How The Grinch Stole My Understanding Of Marketing
Across non-healthcare industries, genomics has basically been used as a more science-y sounding way of saying personalized. The industry sees some of the more…interesting partnerships to become mainstream and acquire customers.
For example, name a more iconic duo than the Grinch and 23andMe. I’ll wait.
You know what would make a cruise less boring? If you knew you were on it because you spit in a tube.
Billions of years of evolution, tumultuous waves of natural selection, and survival traits being passed down through biologic encoding have all built up to this.
Me, an idiot: “Wow these socks are $10 each? Too expensive and has literally nothing to do with my genetics”
You, a genius:
The next logical step: Life insurance companies that use machine vision to analyze socks to figure out your disease risk and underwrite you differently.
Back to the lab again
I jest, but genomics has actually made serious strides in the last few years, especially in clinical applications. Most recently, the FDA cleared the first direct-to-consumer pharmacogenetic test from 23andMe. The test looked at the variants of 33 genes that can help consumers understand how they’ll metabolize certain medications.
However the number of disclaimers attached makes it seem like you really shouldn’t use this test for much…

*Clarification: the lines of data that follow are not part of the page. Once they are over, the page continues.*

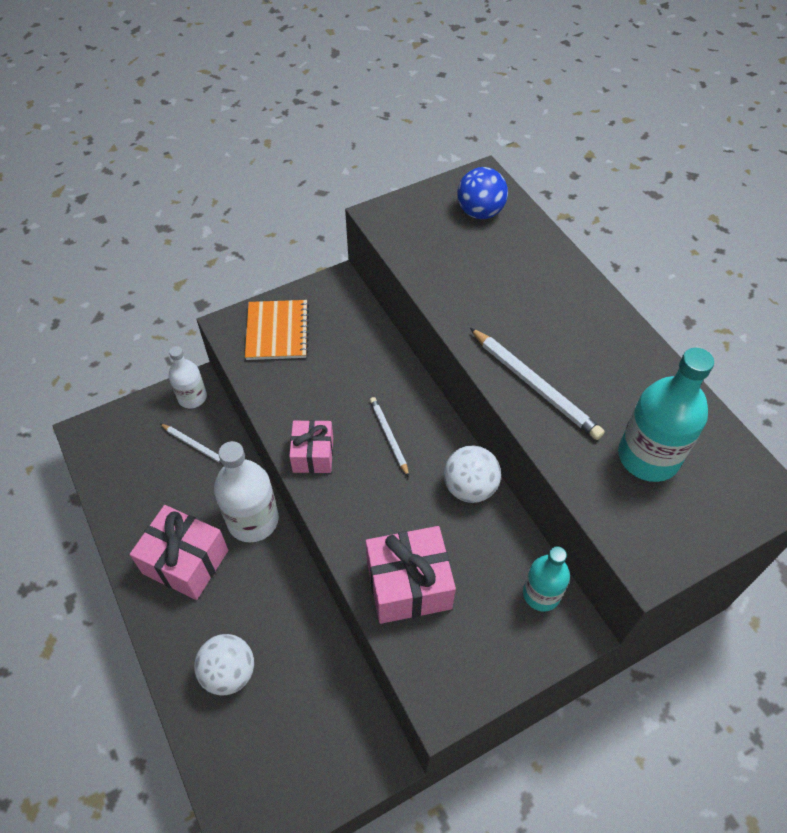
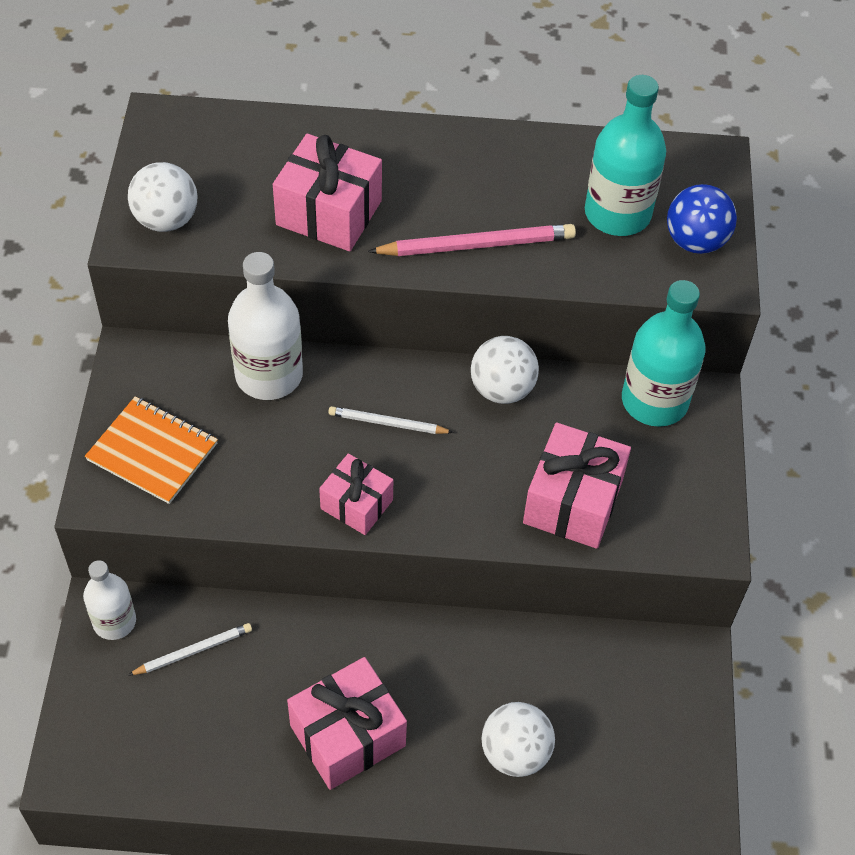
camera: 60 degrees left, 0 degrees up
(253, 520) = (344, 639): white bottle -> white bottle (269, 375)
(408, 222) = (166, 220): none -> white ball
(480, 212) = (211, 152): blue ball -> blue ball (695, 241)
(487, 293) = (329, 213): none -> pink gift
(534, 385) = (476, 245): white pencil -> pink pencil
(541, 594) = (654, 401): turquoise bottle -> turquoise bottle, size x1.61

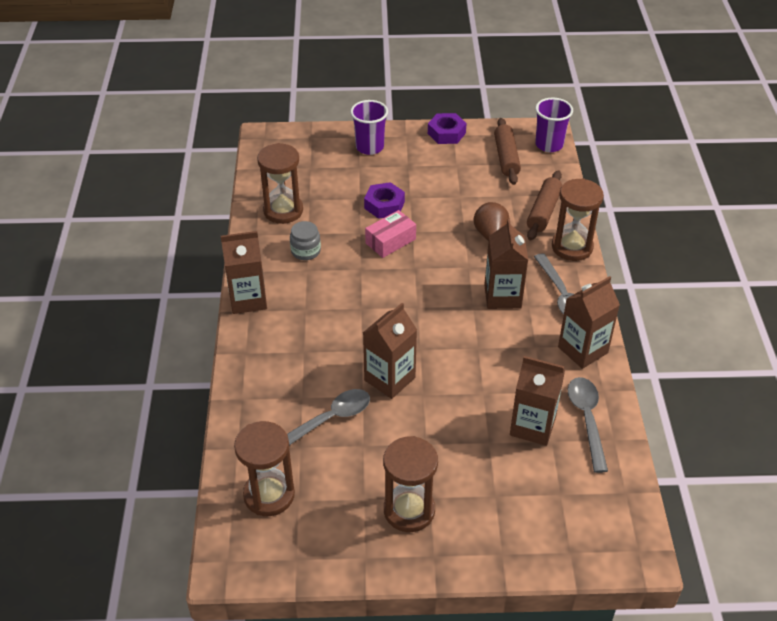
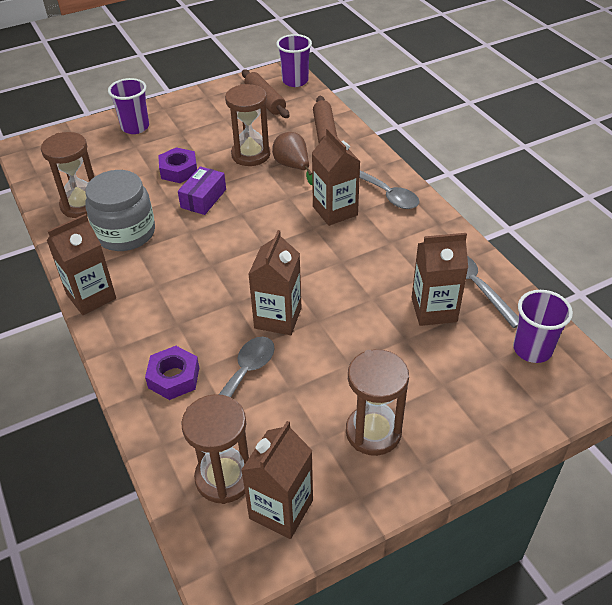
camera: 25 degrees left, 0 degrees up
(305, 251) = (125, 233): grey jar -> grey jar, size x1.94
(390, 241) = (203, 198): pink box -> purple box
(446, 133) = (200, 97): purple nut -> purple nut (174, 377)
(572, 247) = (367, 153): brown hourglass -> brown hourglass (251, 155)
(582, 350) = (432, 231): brown carton -> brown carton (281, 509)
(599, 499) = (532, 349): none -> purple cup

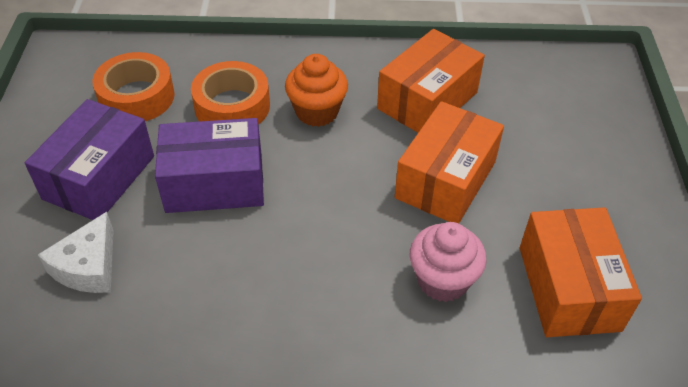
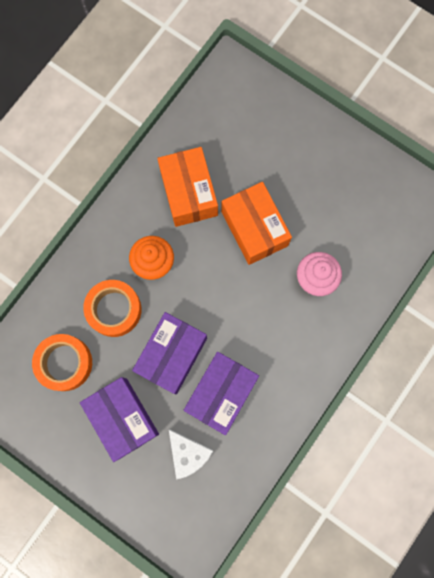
camera: 55 degrees left, 30 degrees up
(197, 259) = (221, 393): none -> purple box
(568, 288) = (359, 222): orange box -> none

“The 23andMe Personal Genome Service Pharmacogenetic Reports test is not intended to provide information on a patient’s ability to respond to any specific medication. The test does not describe an association between the detected variants and any specific drug nor whether a person will or will not respond to a particular drug. Furthermore, health care providers should not use the test to make any treatment decisions. Results from this test should be confirmed with independent pharmacogenetic testing before making any medical decisions.”
The real goal here (and the FDA’s seemingly overarching strategy) is to be able to arm consumers with enough knowledge to reduce the information asymmetry with their provider as much as possible. Phase 1 was basic health information (WebMD), phase 2 is data from screening and diagnostic tests.

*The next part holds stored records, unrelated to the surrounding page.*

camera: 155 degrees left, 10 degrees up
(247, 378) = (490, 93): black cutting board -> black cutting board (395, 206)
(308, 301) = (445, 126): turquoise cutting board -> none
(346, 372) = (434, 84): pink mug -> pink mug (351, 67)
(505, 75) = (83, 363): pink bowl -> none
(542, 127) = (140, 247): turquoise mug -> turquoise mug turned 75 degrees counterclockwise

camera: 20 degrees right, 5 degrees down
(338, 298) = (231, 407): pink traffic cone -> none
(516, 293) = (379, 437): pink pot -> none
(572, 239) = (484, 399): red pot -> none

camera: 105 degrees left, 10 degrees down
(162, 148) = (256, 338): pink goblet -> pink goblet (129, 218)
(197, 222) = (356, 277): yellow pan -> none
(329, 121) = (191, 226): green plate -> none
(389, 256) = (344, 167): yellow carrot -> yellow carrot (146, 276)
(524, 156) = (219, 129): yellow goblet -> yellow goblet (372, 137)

The companies that should pay most attention to this are lab testing companies. We talked in our 2018 healthcare trends report about how a combination of lower Medicare reimbursement and direct-to-consumer tests would pressure these lab testing companies to find new business lines.

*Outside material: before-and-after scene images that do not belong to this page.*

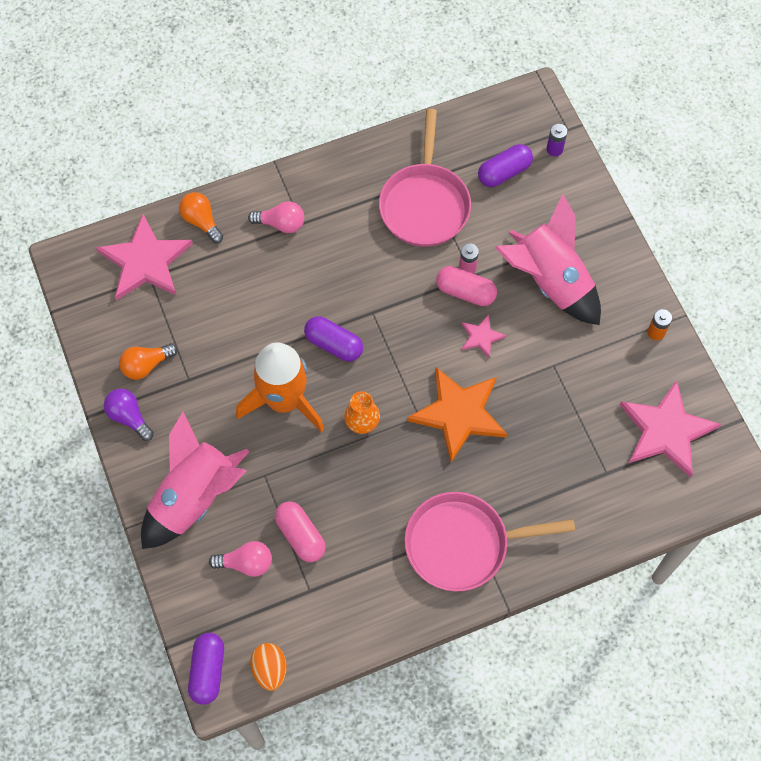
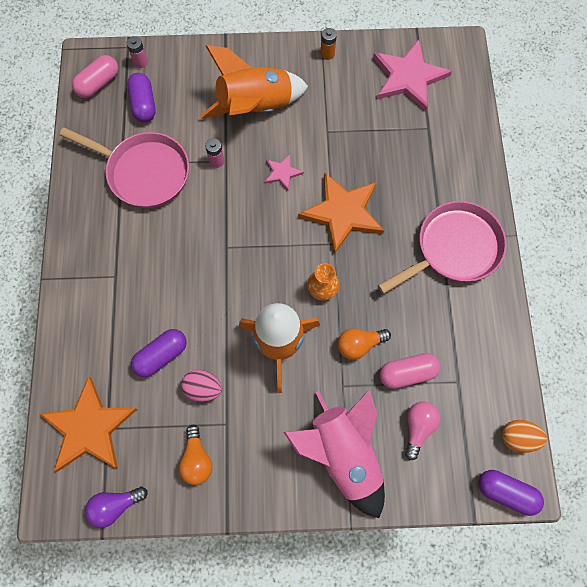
camera: 70 degrees left, 5 degrees up
(129, 417) = (243, 491): purple light bulb -> purple light bulb (115, 505)
(145, 261) = (89, 427): pink star -> orange star
(201, 221) = (72, 362): orange light bulb -> orange light bulb (359, 344)
(216, 345) = (203, 388): none -> pink egg
(281, 224) = (107, 293): pink light bulb -> none
(334, 344) = (243, 288): purple capsule -> purple capsule (161, 355)
(463, 544) = (453, 248): pink pan -> pink pan turned 135 degrees counterclockwise
(465, 292) = (238, 170): pink capsule -> pink capsule (98, 83)
(550, 281) = (255, 107): pink rocket -> orange rocket
(554, 149) = (141, 62): purple battery -> pink battery

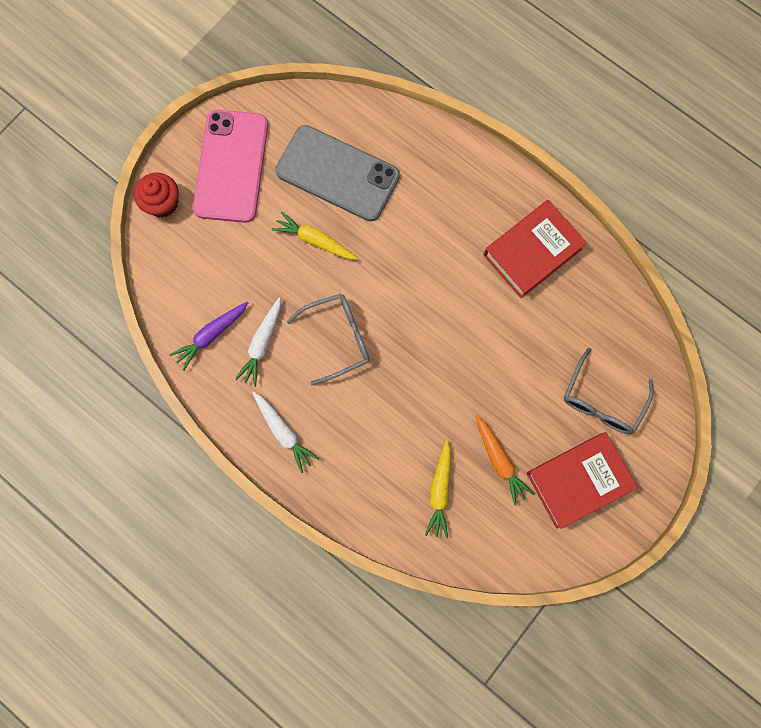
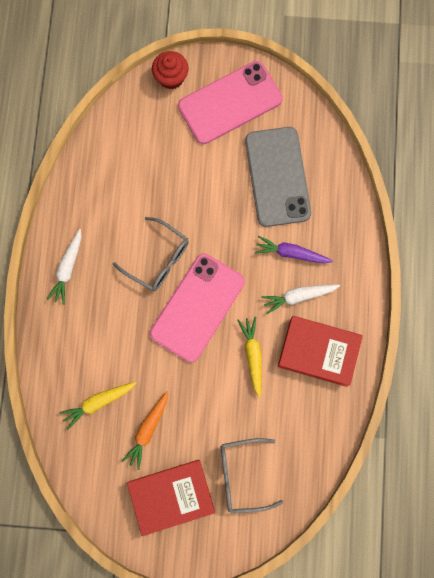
camera: 55 degrees right, 0 degrees up
(211, 335) = (101, 175): purple carrot -> purple carrot (291, 253)
(262, 344) = (118, 212): white carrot -> white carrot (298, 296)
(315, 240) = (217, 195): yellow carrot -> yellow carrot (252, 355)
(412, 333) = (197, 307): none -> pink phone
(578, 480) = (171, 496): red book -> red book turned 45 degrees counterclockwise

Even with caveats from the FDA, if diagnostic and screening companies can go directly to consumers then lab testing companies begin losing leverage. We’ve seen this happen countless times throughout tech (Amazon, Netflix, etc. owning the consumer relationship ends up reducing the leverage their suppliers have).
LabCorp has seen this playbook happen and is trying to avoid that fate with its new D2C offering, Pixel. Question is whether the company can easily figure out this entirely new distribution avenue before existing startups develop those consumer relationships. The fact that LabCorp also announced an integration with Apple’s health app simultaneously is probably not a coincidence though.